CONSIGNA A
Escribe sin ningún cambio el fragmento del texto sobre la luz que va desde "Cuenta la mitología" hasta "necesaria para conseguirlo.", ambos incluidos.

BLOQUE DE TEXTO
■ ■ ■ ■ ■ ■ ■

Cuenta la mitología griega que no pocos dioses y semidioses díscolos fueron expulsados del Olimpo y condenados a vivir y a morir como simples humanos. No consta que Zeus humanizase al dios Éter, personificación de la luz, pero los físicos sí que lo hemos hecho.
La ciencia conquistó la luz, el nexo entre la naturaleza y el alma, entre Physis y Psique. Necesitamos tanto la luz como el oxígeno que respiramos: también nos alimentamos de luz.
Cómo crear luz
En el mundo de los mortales, si agitamos una partícula con carga eléctrica de arriba abajo, podremos mover otras cargas a cierta distancia. La onda electromagnética que acabamos de crear transporta la energía necesaria para conseguirlo.

■ ■ ■ ■ ■ ■ ■

CONSIGNA B
Devuelve idénticas, de las filas que siguen, solo las líneas comprendidas entre la que contiene "如果不是按照索引最左列开始查找，则无法使用索引。" y la que contiene "hash冲突过多，那么维护成本较高", incluidas las dos.

CONTENIDO DE DATOS
■ ■ ■ ■ ■ ■ ■

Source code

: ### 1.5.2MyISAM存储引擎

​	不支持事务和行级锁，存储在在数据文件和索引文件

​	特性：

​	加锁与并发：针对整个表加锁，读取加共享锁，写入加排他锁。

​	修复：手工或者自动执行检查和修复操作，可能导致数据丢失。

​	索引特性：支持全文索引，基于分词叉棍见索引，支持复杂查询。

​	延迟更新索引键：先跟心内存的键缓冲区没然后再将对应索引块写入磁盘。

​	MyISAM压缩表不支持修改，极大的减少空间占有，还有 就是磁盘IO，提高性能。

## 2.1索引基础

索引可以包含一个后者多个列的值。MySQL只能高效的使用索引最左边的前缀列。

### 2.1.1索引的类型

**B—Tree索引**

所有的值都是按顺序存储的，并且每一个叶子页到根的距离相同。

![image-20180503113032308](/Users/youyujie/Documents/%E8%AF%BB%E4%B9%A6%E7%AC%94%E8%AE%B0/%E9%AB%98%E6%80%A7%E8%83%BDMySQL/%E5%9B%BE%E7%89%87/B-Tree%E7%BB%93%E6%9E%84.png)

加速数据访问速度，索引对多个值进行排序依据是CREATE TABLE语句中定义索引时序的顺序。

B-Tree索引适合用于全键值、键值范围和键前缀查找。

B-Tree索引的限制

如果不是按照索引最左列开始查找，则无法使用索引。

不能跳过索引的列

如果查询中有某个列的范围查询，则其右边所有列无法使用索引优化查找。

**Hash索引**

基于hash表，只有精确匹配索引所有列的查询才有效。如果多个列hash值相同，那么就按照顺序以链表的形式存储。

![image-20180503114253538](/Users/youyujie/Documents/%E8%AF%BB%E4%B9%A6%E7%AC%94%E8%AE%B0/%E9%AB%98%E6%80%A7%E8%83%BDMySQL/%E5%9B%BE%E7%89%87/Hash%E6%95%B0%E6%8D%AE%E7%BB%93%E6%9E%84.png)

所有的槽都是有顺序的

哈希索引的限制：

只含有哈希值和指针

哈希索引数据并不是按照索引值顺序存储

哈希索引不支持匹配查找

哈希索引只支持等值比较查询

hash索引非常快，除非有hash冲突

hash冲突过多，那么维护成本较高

■ ■ ■ ■ ■ ■ ■

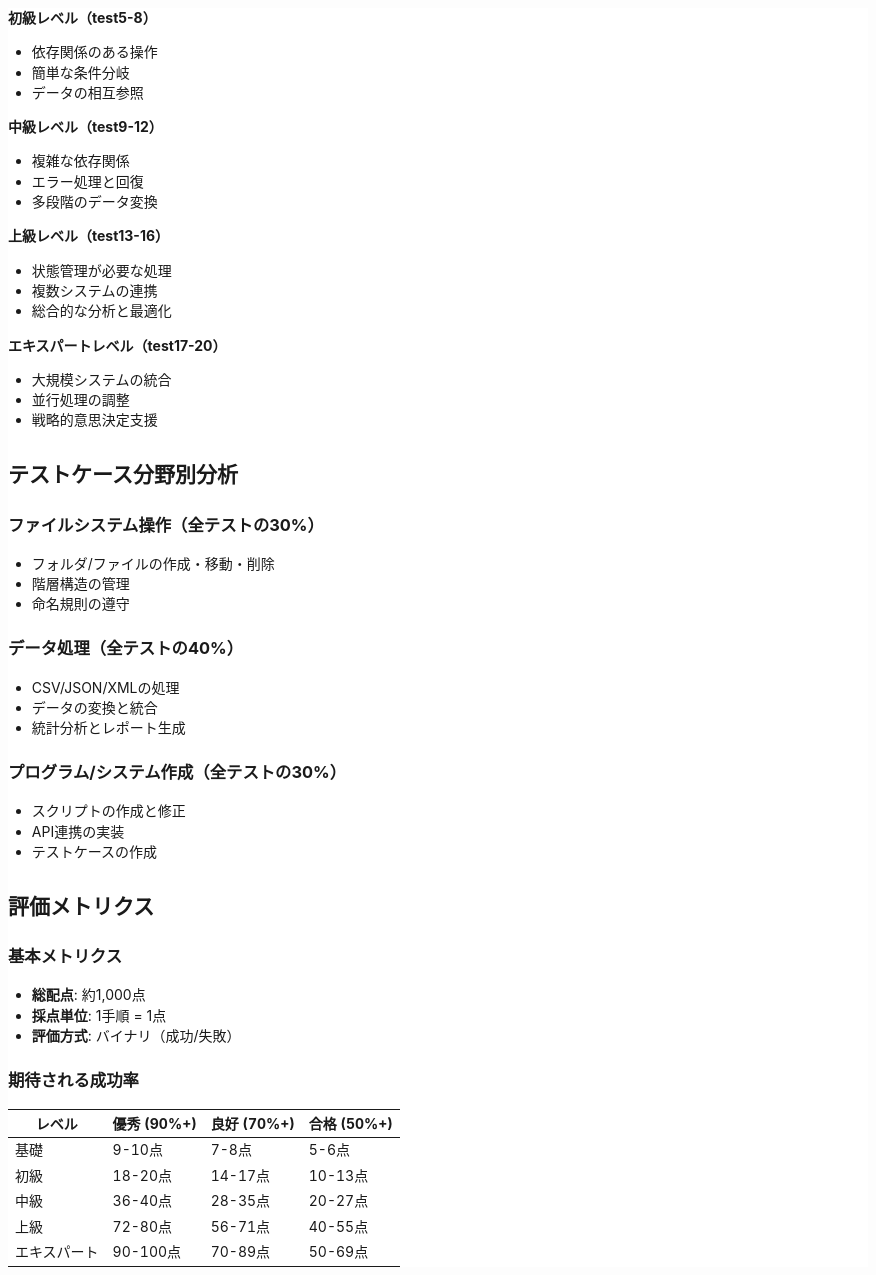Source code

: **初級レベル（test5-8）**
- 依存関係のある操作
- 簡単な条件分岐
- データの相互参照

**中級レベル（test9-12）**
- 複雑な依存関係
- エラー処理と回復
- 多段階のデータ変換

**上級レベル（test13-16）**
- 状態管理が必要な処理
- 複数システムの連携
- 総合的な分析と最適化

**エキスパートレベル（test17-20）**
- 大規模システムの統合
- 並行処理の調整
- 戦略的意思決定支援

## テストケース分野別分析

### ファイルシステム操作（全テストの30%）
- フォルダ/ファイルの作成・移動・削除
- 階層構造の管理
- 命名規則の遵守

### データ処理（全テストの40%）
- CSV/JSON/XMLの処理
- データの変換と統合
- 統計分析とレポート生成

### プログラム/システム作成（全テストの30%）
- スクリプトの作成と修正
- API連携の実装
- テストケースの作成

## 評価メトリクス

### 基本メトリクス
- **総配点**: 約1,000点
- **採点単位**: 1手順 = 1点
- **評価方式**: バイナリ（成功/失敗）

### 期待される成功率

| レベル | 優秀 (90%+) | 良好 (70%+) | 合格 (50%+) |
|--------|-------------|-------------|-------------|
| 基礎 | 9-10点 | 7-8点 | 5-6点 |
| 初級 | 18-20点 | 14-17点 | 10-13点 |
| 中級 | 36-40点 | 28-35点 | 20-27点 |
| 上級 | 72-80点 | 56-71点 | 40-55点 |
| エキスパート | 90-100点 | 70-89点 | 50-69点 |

■ ■ ■ ■ ■ ■ ■

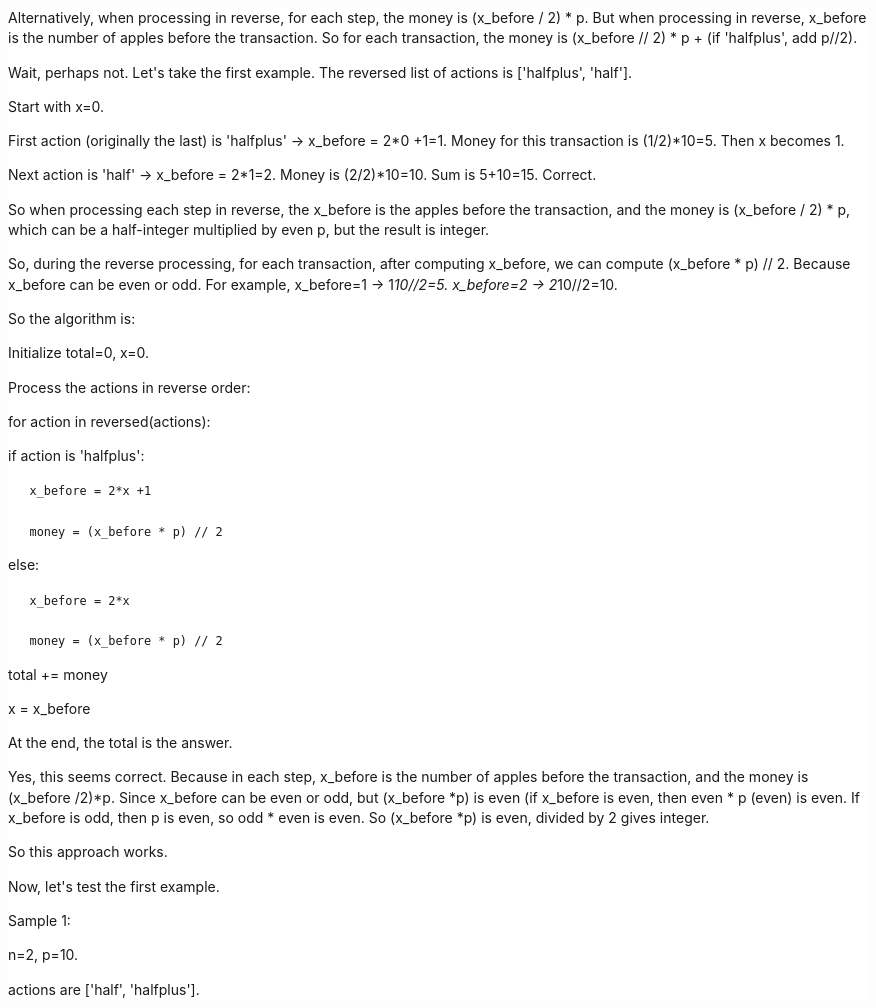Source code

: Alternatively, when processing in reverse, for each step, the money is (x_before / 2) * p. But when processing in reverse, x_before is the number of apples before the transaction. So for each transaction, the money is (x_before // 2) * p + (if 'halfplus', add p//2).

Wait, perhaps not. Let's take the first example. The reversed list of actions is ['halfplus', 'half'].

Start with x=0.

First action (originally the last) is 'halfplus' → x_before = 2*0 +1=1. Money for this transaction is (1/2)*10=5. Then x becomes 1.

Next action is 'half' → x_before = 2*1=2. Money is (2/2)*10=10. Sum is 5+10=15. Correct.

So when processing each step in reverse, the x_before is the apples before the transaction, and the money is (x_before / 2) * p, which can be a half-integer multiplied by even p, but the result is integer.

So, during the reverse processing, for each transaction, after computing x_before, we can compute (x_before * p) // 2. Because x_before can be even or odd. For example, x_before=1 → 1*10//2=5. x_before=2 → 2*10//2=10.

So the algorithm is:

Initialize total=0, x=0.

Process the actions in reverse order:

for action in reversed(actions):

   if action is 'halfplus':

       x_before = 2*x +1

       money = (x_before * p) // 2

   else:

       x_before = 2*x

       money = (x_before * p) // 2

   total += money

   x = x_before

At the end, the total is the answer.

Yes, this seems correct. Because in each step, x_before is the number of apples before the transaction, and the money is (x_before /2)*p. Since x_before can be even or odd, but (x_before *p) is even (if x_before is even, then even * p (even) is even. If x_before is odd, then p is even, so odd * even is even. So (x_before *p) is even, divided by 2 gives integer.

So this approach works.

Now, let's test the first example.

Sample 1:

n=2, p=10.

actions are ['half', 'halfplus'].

■ ■ ■ ■ ■ ■ ■

ESPACIO DE RESPUESTA A
Cuenta la mitología griega que no pocos dioses y semidioses díscolos fueron expulsados del Olimpo y condenados a vivir y a morir como simples humanos. No consta que Zeus humanizase al dios Éter, personificación de la luz, pero los físicos sí que lo hemos hecho.
La ciencia conquistó la luz, el nexo entre la naturaleza y el alma, entre Physis y Psique. Necesitamos tanto la luz como el oxígeno que respiramos: también nos alimentamos de luz.
Cómo crear luz
En el mundo de los mortales, si agitamos una partícula con carga eléctrica de arriba abajo, podremos mover otras cargas a cierta distancia. La onda electromagnética que acabamos de crear transporta la energía necesaria para conseguirlo.

ESPACIO DE RESPUESTA B
如果不是按照索引最左列开始查找，则无法使用索引。

不能跳过索引的列

如果查询中有某个列的范围查询，则其右边所有列无法使用索引优化查找。

**Hash索引**

基于hash表，只有精确匹配索引所有列的查询才有效。如果多个列hash值相同，那么就按照顺序以链表的形式存储。

![image-20180503114253538](/Users/youyujie/Documents/%E8%AF%BB%E4%B9%A6%E7%AC%94%E8%AE%B0/%E9%AB%98%E6%80%A7%E8%83%BDMySQL/%E5%9B%BE%E7%89%87/Hash%E6%95%B0%E6%8D%AE%E7%BB%93%E6%9E%84.png)

所有的槽都是有顺序的

哈希索引的限制：

只含有哈希值和指针

哈希索引数据并不是按照索引值顺序存储

哈希索引不支持匹配查找

哈希索引只支持等值比较查询

hash索引非常快，除非有hash冲突

hash冲突过多，那么维护成本较高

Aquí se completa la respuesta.